I was sitting down for lunch with a friend and the conversation turned to my seven year old son who I'm convinced is the pickiest eater on the planet. The friend with whom I was having lunch shared his own story if being a picky eater as a child and how he has grown into a healthy and functioning adult (something I'm of course paranoid my son will never be). I was so intrigued by some of the things he shared with me that I asked if he would be willing to write down his story in an interview type format. What you see below are the results of that request. Spoiler Alert… there is hope for us parents who have picky eaters!
So tell us how picky of an eater were you?
As a child I remember not wanting to eat anything my mother cooked for dinner. I remember long drawn out battles with my father not letting me leave the table until I finished my plate and me staying at the table for hours and hours. This took place over at least a three year span; probably around age 7 or 8 through age 10 or 11. I would eat cereal for breakfast and I believe peanut butter and jelly for lunch, maybe some fruit and chips too. But when dinner time came, I didn’t want it. I remember my parents and grandparents and family friends being concerned that I looked malnourished.
What things do you remember your parents attempting to do to help the situation?
After years of struggle, yelling, grounding, bribery … you name it, my Dad decided to stop fighting and let me eat want I wanted, but I had to learn to cook it myself. He taught me how to make omelets and hamburgers mainly. I remember cooking those quite frequently.
Did any of these things help or make a difference?

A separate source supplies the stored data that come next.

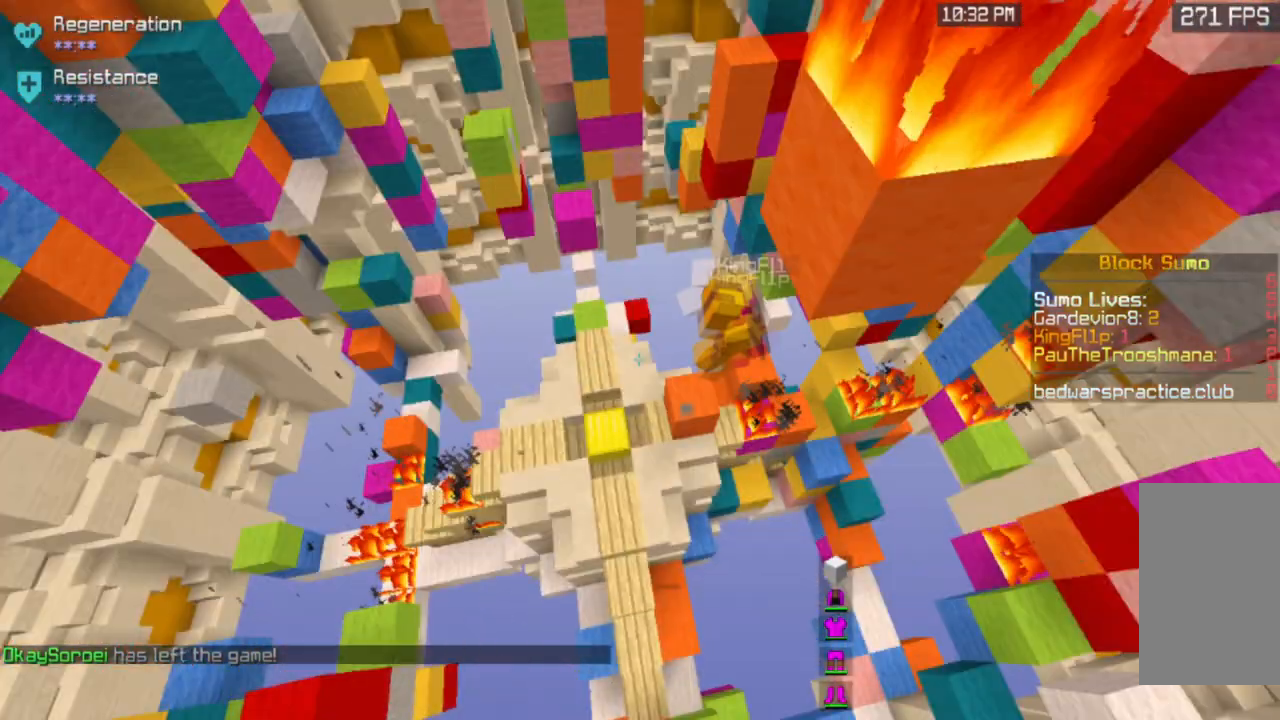
{"keys": [], "mouse": [], "events": []}
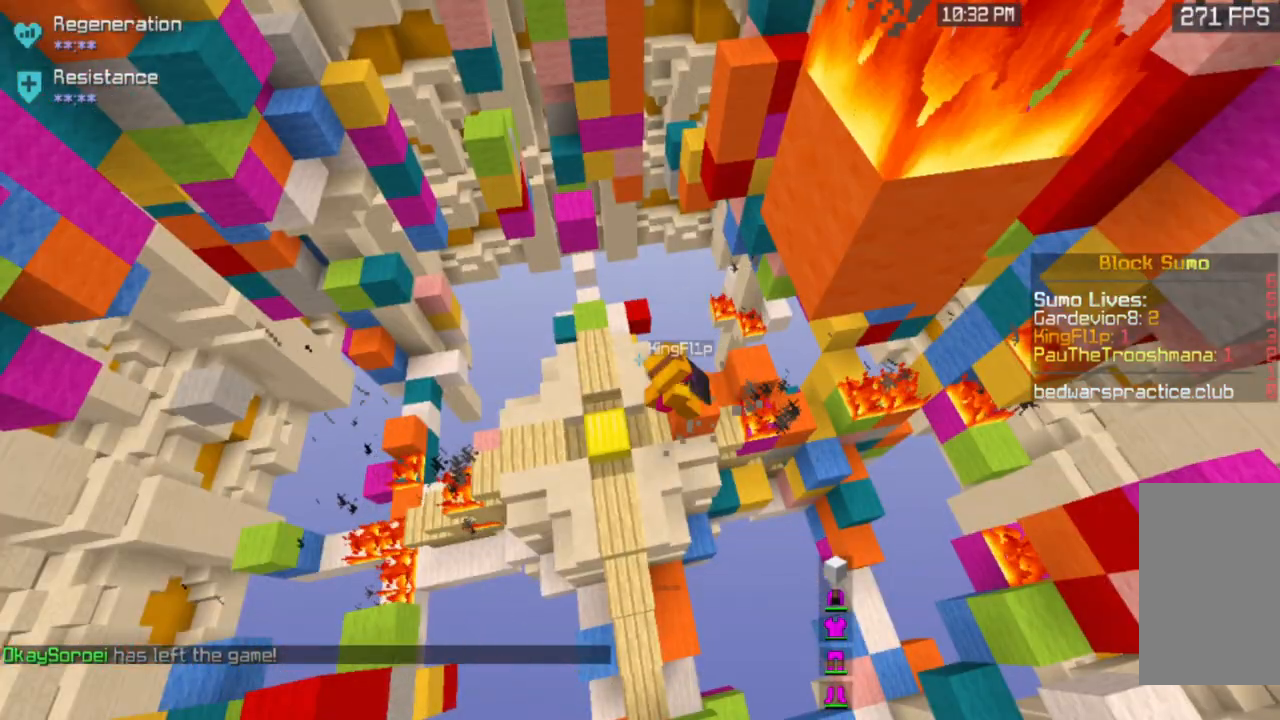
{"keys": [], "mouse": [], "events": []}
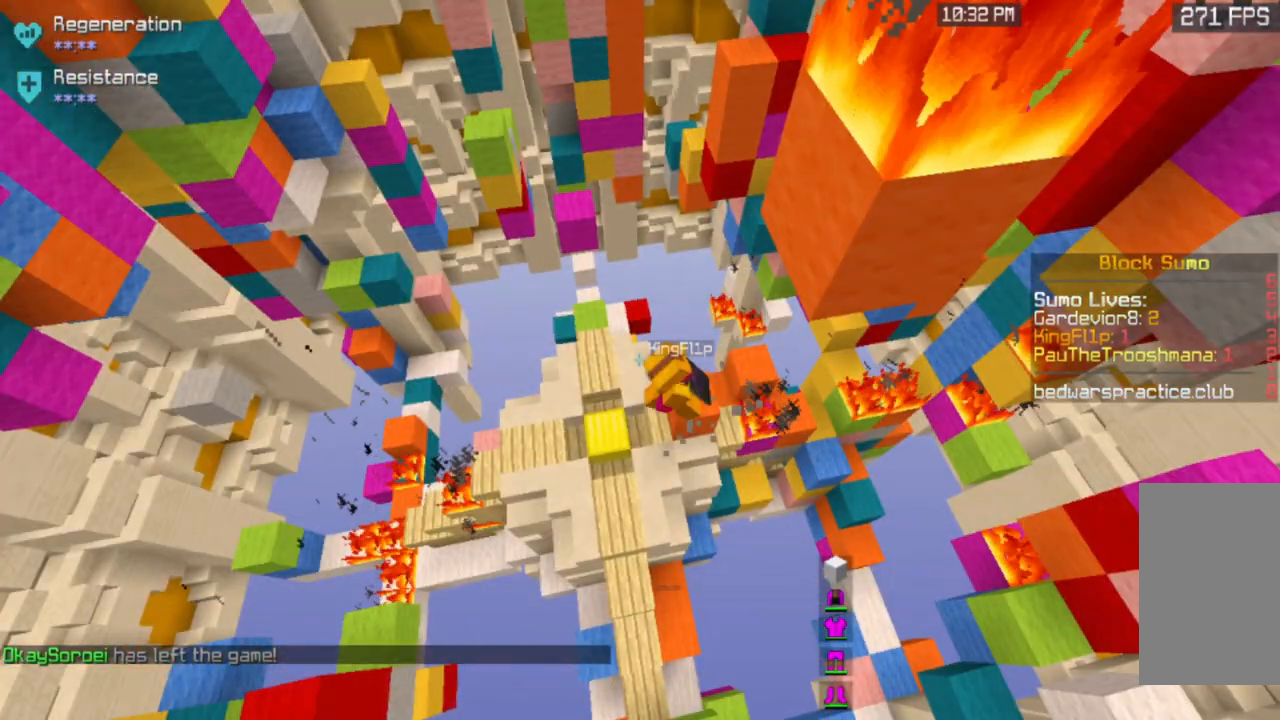
{"keys": [], "mouse": [], "events": []}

Something that finally helped me was making my own food and then eventually helping with the cooking process with my mom. When I cooked it food was 1) something I liked, 2) I was in control and 3) not pressure filled. The grounding and punishment made things worse and dinner more stressful. The bribery was at least more calming and peaceful than punishment but it still didn’t help as much as cooking my own food. When I started cooking with my mom, I got more input into the dinner which helped a lot and I could get her to cook chicken more often, which of all the meats she cooked was the most tolerable.
Do you have a sense for what some of the specific food challenges were for you? Taste, texture, or other things?
One of my biggest problems was I gagged on food a lot; I choked many times on pills and what not. So I was a little afraid to eat and would eat very slow. Meanwhile everyone at the dinner table would eat very fast. Every social setting was people scarfing down food while I struggled, so I didn’t like social eating whatsoever. When I cooked my own food I would do that while everyone else was eating and then came to the table and could eat without being rushed because I was now expected to take longer as I started later than everyone. It was a much more peaceful around dinner now. But along with the gagging the texture of the food was the biggest challenge. Anything tough was hard for me, which every meat my mother cooked was overdone and tough. I also couldn’t tolerate fatty meat and refused to eat meat if I saw fat on it.
In the end what were the things that made the biggest difference for you?
Once I started cooking myself and being more involved in the cooking process, the more I ate, the healthier I became, the less stressful dinner became and around age 12 I was eating more dinner my mother’s would cook without thinking about it as much. I eventually wanted other things than hamburgers and omelets so I was more open to eating more of what my mother cooked. The gagging/choking thing stuck with me well into my adulthood though, so I never really improved the speed at which I ate, so social eating remained somewhat hard for me.
Do you think that social eating (IE: at school, friend's houses, etc) had an influence?
Yes, social eating was very hard because of the pace I ate at. Everyone ate so fast and I ate so slowly. Being afraid of choking continued into my adult years so social eating was hard for years. I was open to eating and trying more foods, but I would mainly eat alone so I could eat at my own pace, which included lunches in high school and college, declining many offers to go out to eat with people, and learning to cook more things myself through the years.
What advice would you give to parents who are dealing with picky eaters?
No matter how hard and stressful their eating is making your life, do not make the situation more stressful for your children by yelling, grounding and punishing. Dinner was so stressful for me because of these things and it made it worse and made it last for years. Make eating fun and peaceful; let your children be involved in the cooking process; try new foods together with your children. Find a way to talk to your children nicely about why they are having problems eating. Make eating a loving process!